La grammaire des dérivés en -eux est un peu surprenante. Ils se comportent en effet comme des adjectifs et, en tant que tels, acceptent les marques d’intensité et sont souvent attributs (T’es ben lambineux aujourd’hui.). Mais ils entrent aussi dans la catégorie nominale et prennent alors l’article (J’ai jamais vu un bougonneux de même.). L’origine complexe de -eux est peut-être en cause, mais ces comportements s’expliquent surtout par l’appartenance de ces dérivés à la série des noms dits de qualité, intermédiaires entre la catégorie du nom et de l’adjectif et qui permettent de qualifier directement quelqu’un (Espèce de baveux! / Quel baveux! / On m’a traité de baveux.). Les mots en -eur du français deviennent eux aussi plus qualificatifs quand ils sont quantifiés et acceptent alors la fonction attribut (*Luc est un mangeur. / Luc est un gros mangeur.).
La série des mots en -eux est ouverte et, p. ex., à partir de barguiner, oublier ou sortir, il est facile de tirer barguineux, oublieux et sorteux. Pourtant, il faut tenir compte de quelques mots évaluatifs en -eux qui ne sont pas dérivés d’un verbe mais en rapport avec un nom ou un adjectif. Cela concerne mardeux (‘chanceux’), niaiseux (‘idiot, en qui il y a de la niaiserie’ et non ‘qui niaise’), pipeux (‘qui raconte n’importe quoi’), vargeux (de varger ‘frapper’), violoneux (‘violoniste amateur’)… Un croisement entre un mot en -eux et les sacres (jurons) s’est produit pour vlimeux, qui est issu de velin, forme attestée pour venin jusqu’au 17e siècle et qui appartenait au type locatif (‘qui est rempli de venin’). Avec la perte de son radical, vlimeux n’a plus été senti comme un dérivé et s’est rapproché de torieux et de bonyeu(x), où -yeu représente le mot Dieu déformé. Ce mouvement a été facilité par le fait que les sacres québécois ont pris la valeur et la grammaire des noms de qualité (Toi, mon torieux. / Toi, mon vlimeux.).
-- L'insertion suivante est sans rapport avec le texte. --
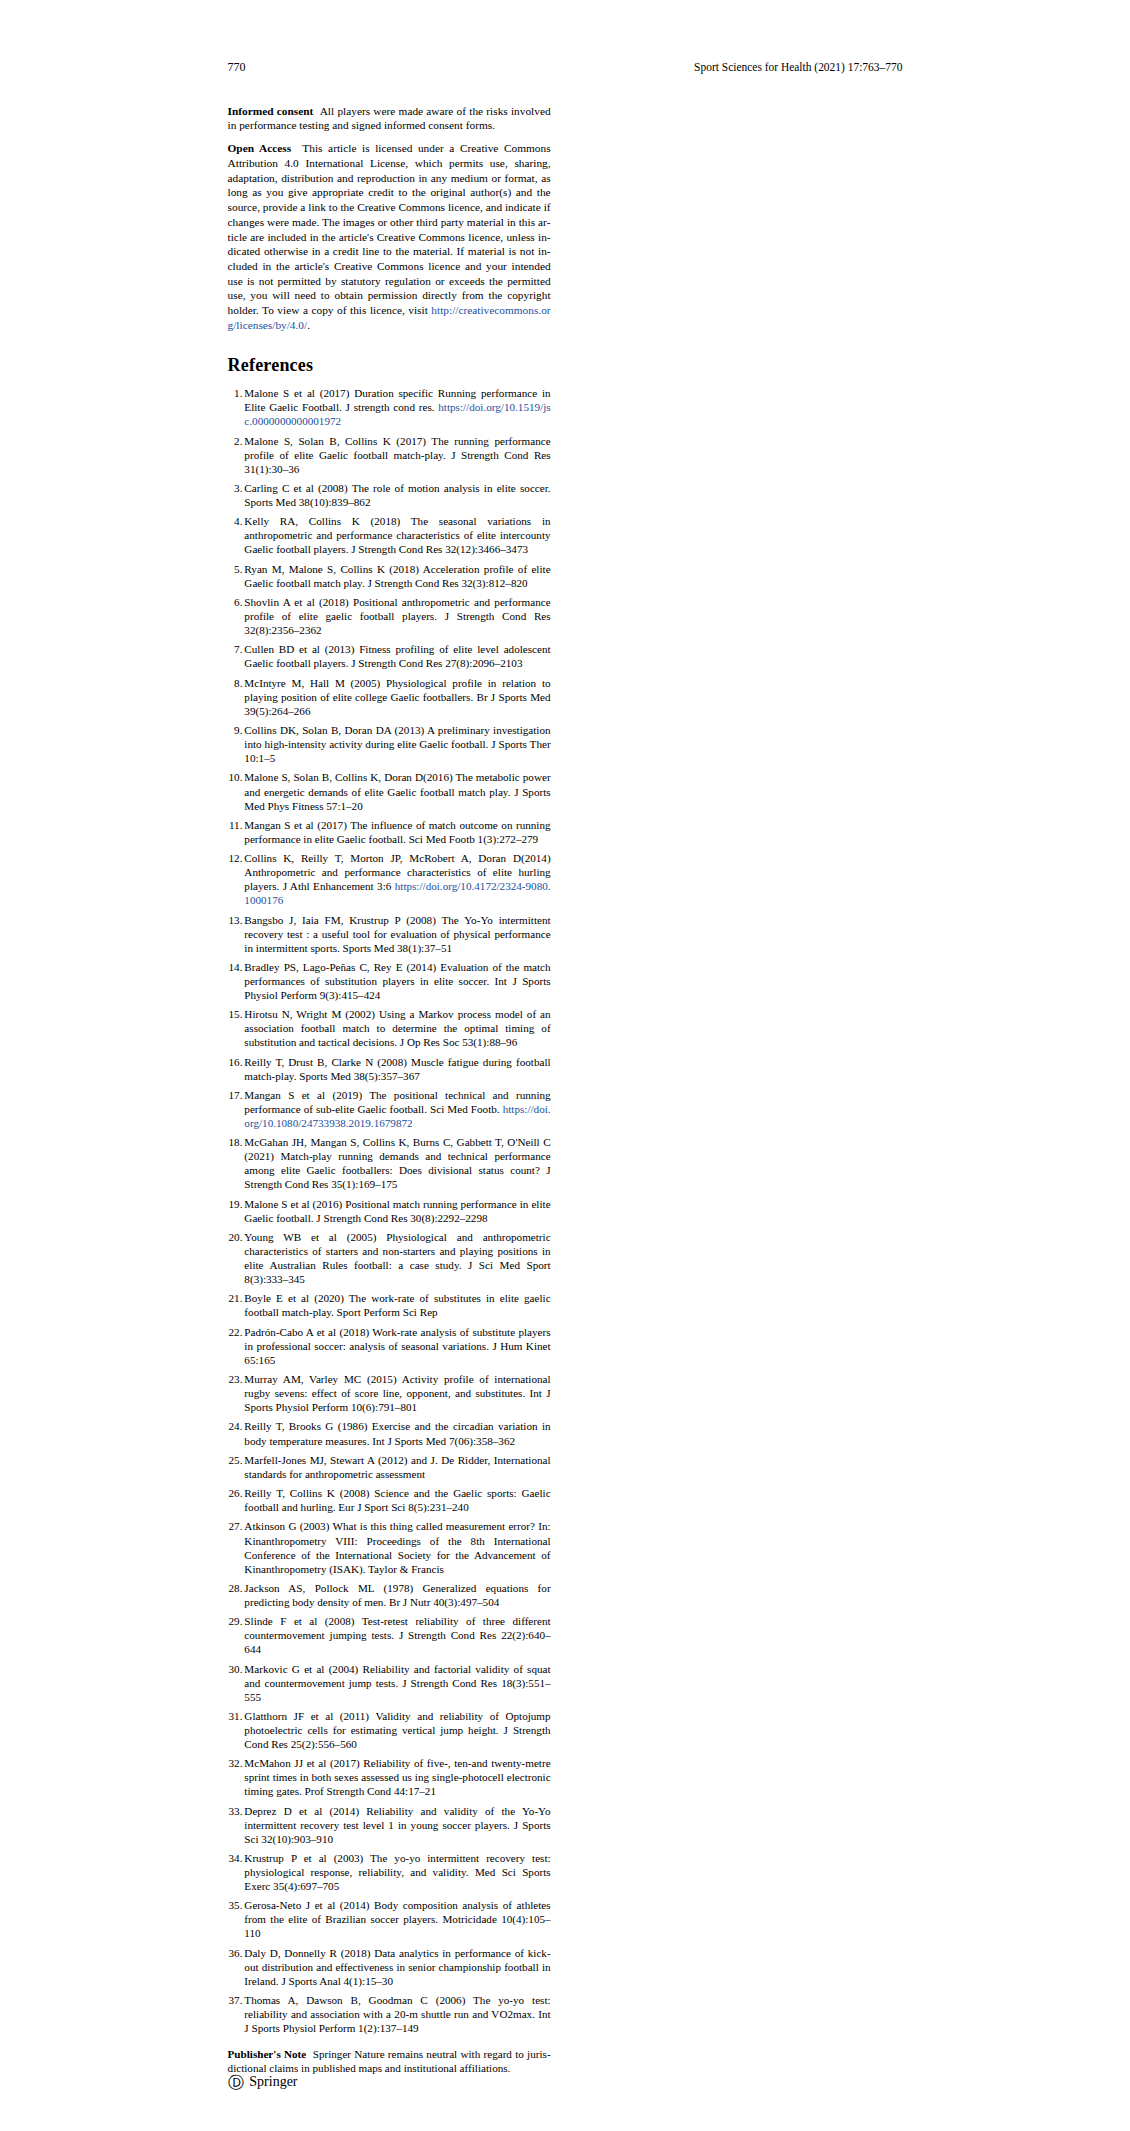770
Sport Sciences for Health (2021) 17:763–770
Informed consent All players were made aware of the risks involved in performance testing and signed informed consent forms.
Open Access This article is licensed under a Creative Commons Attribution 4.0 International License, which permits use, sharing, adaptation, distribution and reproduction in any medium or format, as long as you give appropriate credit to the original author(s) and the source, provide a link to the Creative Commons licence, and indicate if changes were made. The images or other third party material in this article are included in the article's Creative Commons licence, unless indicated otherwise in a credit line to the material. If material is not included in the article's Creative Commons licence and your intended use is not permitted by statutory regulation or exceeds the permitted use, you will need to obtain permission directly from the copyright holder. To view a copy of this licence, visit http://creativecommons.org/licenses/by/4.0/.
References
Malone S et al (2017) Duration specific Running performance in Elite Gaelic Football. J strength cond res. https://doi.org/10.1519/jsc.0000000000001972
Malone S, Solan B, Collins K (2017) The running performance profile of elite Gaelic football match-play. J Strength Cond Res 31(1):30–36
Carling C et al (2008) The role of motion analysis in elite soccer. Sports Med 38(10):839–862
Kelly RA, Collins K (2018) The seasonal variations in anthropometric and performance characteristics of elite intercounty Gaelic football players. J Strength Cond Res 32(12):3466–3473
Ryan M, Malone S, Collins K (2018) Acceleration profile of elite Gaelic football match play. J Strength Cond Res 32(3):812–820
Shovlin A et al (2018) Positional anthropometric and performance profile of elite gaelic football players. J Strength Cond Res 32(8):2356–2362
Cullen BD et al (2013) Fitness profiling of elite level adolescent Gaelic football players. J Strength Cond Res 27(8):2096–2103
McIntyre M, Hall M (2005) Physiological profile in relation to playing position of elite college Gaelic footballers. Br J Sports Med 39(5):264–266
Collins DK, Solan B, Doran DA (2013) A preliminary investigation into high-intensity activity during elite Gaelic football. J Sports Ther 10:1–5
Malone S, Solan B, Collins K, Doran D(2016) The metabolic power and energetic demands of elite Gaelic football match play. J Sports Med Phys Fitness 57:1–20
Mangan S et al (2017) The influence of match outcome on running performance in elite Gaelic football. Sci Med Footb 1(3):272–279
Collins K, Reilly T, Morton JP, McRobert A, Doran D(2014) Anthropometric and performance characteristics of elite hurling players. J Athl Enhancement 3:6 https://doi.org/10.4172/2324-9080.1000176
Bangsbo J, Iaia FM, Krustrup P (2008) The Yo-Yo intermittent recovery test : a useful tool for evaluation of physical performance in intermittent sports. Sports Med 38(1):37–51
Bradley PS, Lago-Peñas C, Rey E (2014) Evaluation of the match performances of substitution players in elite soccer. Int J Sports Physiol Perform 9(3):415–424
Hirotsu N, Wright M (2002) Using a Markov process model of an association football match to determine the optimal timing of substitution and tactical decisions. J Op Res Soc 53(1):88–96
Reilly T, Drust B, Clarke N (2008) Muscle fatigue during football match-play. Sports Med 38(5):357–367
Mangan S et al (2019) The positional technical and running performance of sub-elite Gaelic football. Sci Med Footb. https://doi.org/10.1080/24733938.2019.1679872
McGahan JH, Mangan S, Collins K, Burns C, Gabbett T, O'Neill C (2021) Match-play running demands and technical performance among elite Gaelic footballers: Does divisional status count? J Strength Cond Res 35(1):169–175
Malone S et al (2016) Positional match running performance in elite Gaelic football. J Strength Cond Res 30(8):2292–2298
Young WB et al (2005) Physiological and anthropometric characteristics of starters and non-starters and playing positions in elite Australian Rules football: a case study. J Sci Med Sport 8(3):333–345
Boyle E et al (2020) The work-rate of substitutes in elite gaelic football match-play. Sport Perform Sci Rep
Padrón-Cabo A et al (2018) Work-rate analysis of substitute players in professional soccer: analysis of seasonal variations. J Hum Kinet 65:165
Murray AM, Varley MC (2015) Activity profile of international rugby sevens: effect of score line, opponent, and substitutes. Int J Sports Physiol Perform 10(6):791–801
Reilly T, Brooks G (1986) Exercise and the circadian variation in body temperature measures. Int J Sports Med 7(06):358–362
Marfell-Jones MJ, Stewart A (2012) and J. De Ridder, International standards for anthropometric assessment
Reilly T, Collins K (2008) Science and the Gaelic sports: Gaelic football and hurling. Eur J Sport Sci 8(5):231–240
Atkinson G (2003) What is this thing called measurement error? In: Kinanthropometry VIII: Proceedings of the 8th International Conference of the International Society for the Advancement of Kinanthropometry (ISAK). Taylor & Francis
Jackson AS, Pollock ML (1978) Generalized equations for predicting body density of men. Br J Nutr 40(3):497–504
Slinde F et al (2008) Test-retest reliability of three different countermovement jumping tests. J Strength Cond Res 22(2):640–644
Markovic G et al (2004) Reliability and factorial validity of squat and countermovement jump tests. J Strength Cond Res 18(3):551–555
Glatthorn JF et al (2011) Validity and reliability of Optojump photoelectric cells for estimating vertical jump height. J Strength Cond Res 25(2):556–560
McMahon JJ et al (2017) Reliability of five-, ten-and twenty-metre sprint times in both sexes assessed us ing single-photocell electronic timing gates. Prof Strength Cond 44:17–21
Deprez D et al (2014) Reliability and validity of the Yo-Yo intermittent recovery test level 1 in young soccer players. J Sports Sci 32(10):903–910
Krustrup P et al (2003) The yo-yo intermittent recovery test: physiological response, reliability, and validity. Med Sci Sports Exerc 35(4):697–705
Gerosa-Neto J et al (2014) Body composition analysis of athletes from the elite of Brazilian soccer players. Motricidade 10(4):105–110
Daly D, Donnelly R (2018) Data analytics in performance of kick-out distribution and effectiveness in senior championship football in Ireland. J Sports Anal 4(1):15–30
Thomas A, Dawson B, Goodman C (2006) The yo-yo test: reliability and association with a 20-m shuttle run and VO2max. Int J Sports Physiol Perform 1(2):137–149
Publisher's Note Springer Nature remains neutral with regard to jurisdictional claims in published maps and institutional affiliations.
Ⓓ Springer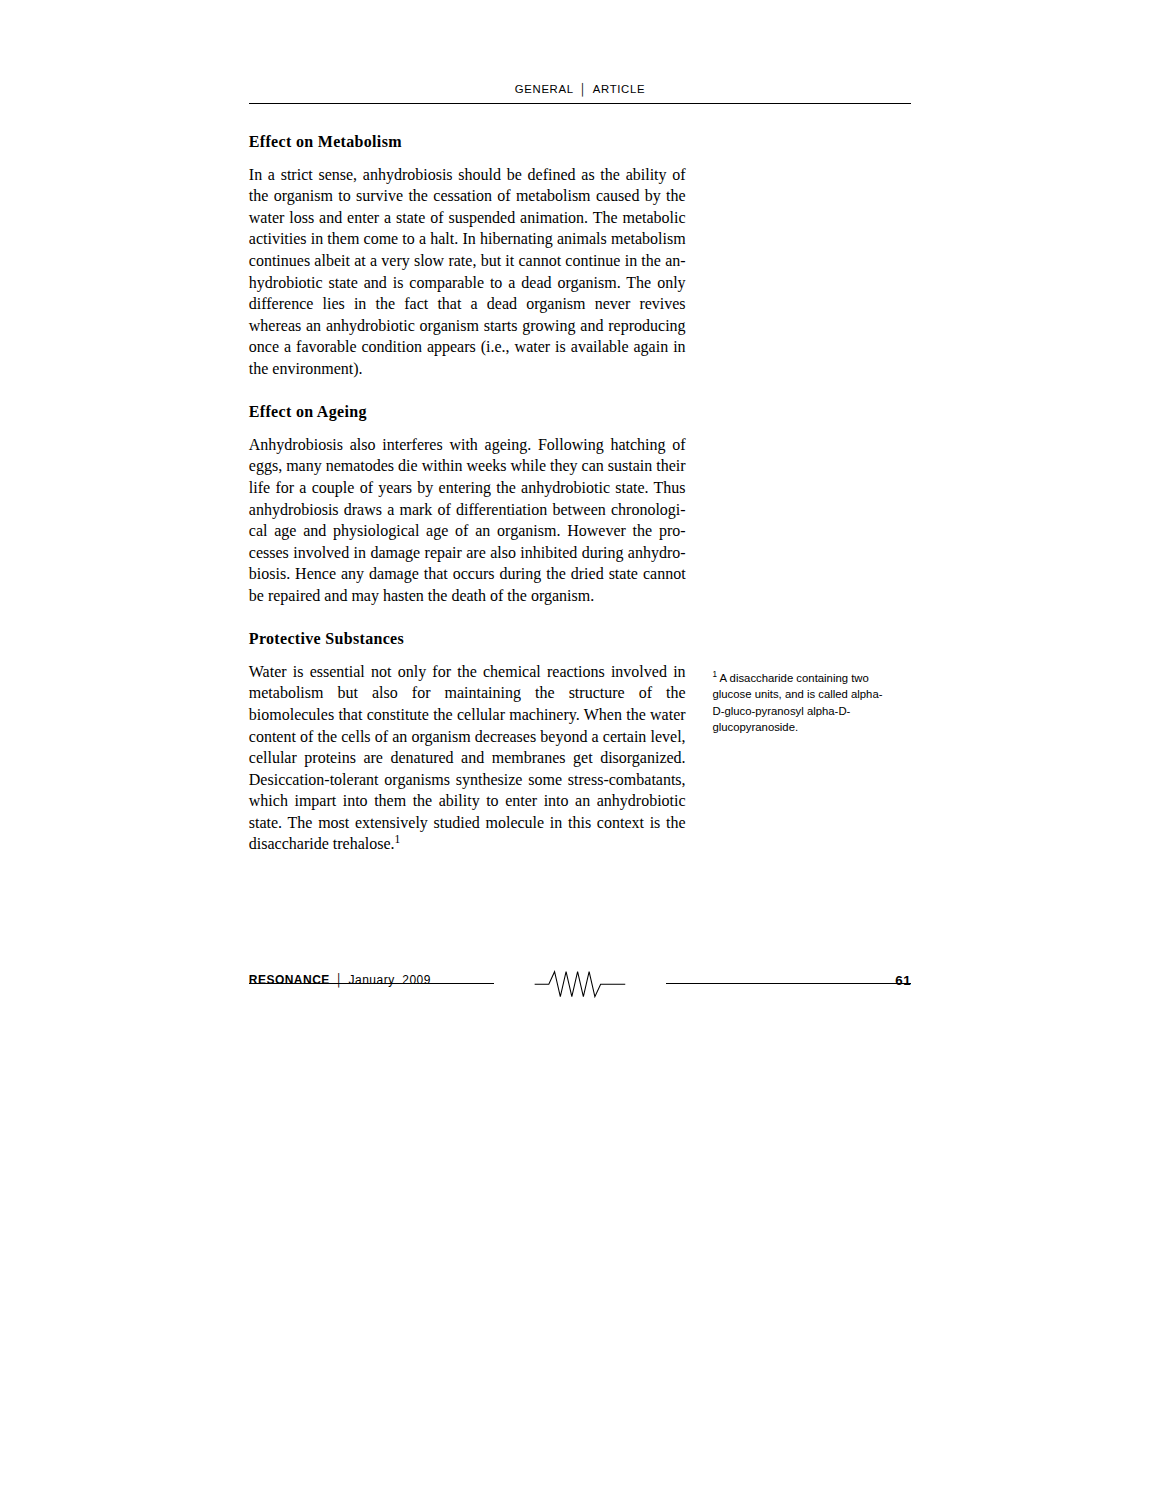GENERAL│ARTICLE
Effect on Metabolism
In a strict sense, anhydrobiosis should be defined as the ability of the organism to survive the cessation of metabolism caused by the water loss and enter a state of suspended animation. The metabolic activities in them come to a halt. In hibernating animals metabolism continues albeit at a very slow rate, but it cannot continue in the anhydrobiotic state and is comparable to a dead organism. The only difference lies in the fact that a dead organism never revives whereas an anhydrobiotic organism starts growing and reproducing once a favorable condition appears (i.e., water is available again in the environment).
Effect on Ageing
Anhydrobiosis also interferes with ageing. Following hatching of eggs, many nematodes die within weeks while they can sustain their life for a couple of years by entering the anhydrobiotic state. Thus anhydrobiosis draws a mark of differentiation between chronological age and physiological age of an organism. However the processes involved in damage repair are also inhibited during anhydrobiosis. Hence any damage that occurs during the dried state cannot be repaired and may hasten the death of the organism.
Protective Substances
Water is essential not only for the chemical reactions involved in metabolism but also for maintaining the structure of the biomolecules that constitute the cellular machinery. When the water content of the cells of an organism decreases beyond a certain level, cellular proteins are denatured and membranes get disorganized. Desiccation-tolerant organisms synthesize some stress-combatants, which impart into them the ability to enter into an anhydrobiotic state. The most extensively studied molecule in this context is the disaccharide trehalose.1
1 A disaccharide containing two glucose units, and is called alpha-D-gluco-pyranosyl alpha-D-glucopyranoside.
RESONANCE│January 2009
61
Les rapports de -eux avec d’autres suffixes sont intéressants. Le français du Québec a développé l’usage de -age pour dénoter des comportements répétitifs et négatifs (frappage, mémérage…) et beaucoup des dérivés en -age sont en corrélation avec un mot en -eux (babounage, bougonnage, chialage, lambinage, limonage, taponnage, tataouinage…). Pour sa part, le français de référence n’a pas retenu l’opposition -eur / -eux pour distinguer deux types d’agents, même si un mot comme péteux, issu de péter, a émergé dans la langue populaire pour concurrencer prétentieux, issu de la série nominale. En revanche, il dispose d’un système qui oppose un agent en -eur et un agent en -ard. Ce dernier suffixe, qui comble le vide dû à l’absence de -eux, a produit une série de noms de qualité. Certains ont une base verbale et expriment l’agent (braillard, combinard, fêtard, geignard, traînard, vantard…); d’autres ont une base adjectivale ou nominale et évaluent les comportements (connard, couard, roublard, trouillard…).